# Want to buy "BELKIN N300 F9J1002ZB WIFI MODEM ROUTER"?   REVIEWS PLEASE................!!



## Nikhil Jain (Mar 22, 2013)

GUYS,

I want to buy the above modem +  router for *my MTNL connection.*

If somebody has used it or knows about it, can you tell me should I go for it or not?

This one :- 
Belkin N300 Wireless N Modem - Belkin: Flipkart.com

Aur kitne mein aa jayega

Thanks


----------



## whitestar_999 (Mar 22, 2013)

get this which is cheaper & better:
TP-LINK TD-W8961ND 300Mbps ADSL2+ Wireless with ModemRouter - TP-LINK: Flipkart.com


----------



## gcbeldar (Mar 23, 2013)

+1 for TpLink
I bought for one of my friend. Excellent features and UI.


----------



## Nikhil Jain (Mar 25, 2013)

NO price wise Iam getting this Belkin router for Rs. 1650/- only.

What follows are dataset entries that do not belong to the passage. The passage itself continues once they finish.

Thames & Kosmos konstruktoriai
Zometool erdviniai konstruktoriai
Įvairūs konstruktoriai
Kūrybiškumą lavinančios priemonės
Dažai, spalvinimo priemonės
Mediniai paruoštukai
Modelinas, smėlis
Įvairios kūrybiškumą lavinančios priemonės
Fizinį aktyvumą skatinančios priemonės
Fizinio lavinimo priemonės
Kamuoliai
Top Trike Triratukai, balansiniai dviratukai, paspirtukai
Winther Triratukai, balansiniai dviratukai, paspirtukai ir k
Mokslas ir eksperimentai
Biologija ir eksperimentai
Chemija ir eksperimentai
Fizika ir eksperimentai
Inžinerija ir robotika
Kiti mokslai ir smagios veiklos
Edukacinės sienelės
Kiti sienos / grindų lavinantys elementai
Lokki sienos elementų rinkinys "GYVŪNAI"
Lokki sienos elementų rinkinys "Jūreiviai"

So is this good and moreso Is it compatible....White*!!
Thanks anyways


----------



## whitestar_999 (Mar 25, 2013)

all adsl modems are OS independent so no question of incompatibility.as for quality i don't know but i would rather save 400 more & buy tp-link 2 weeks later than getting a belkin today.


----------



## shreymittal (Mar 25, 2013)

+1 for TP-LINK best buy under 2k you won't regret.


----------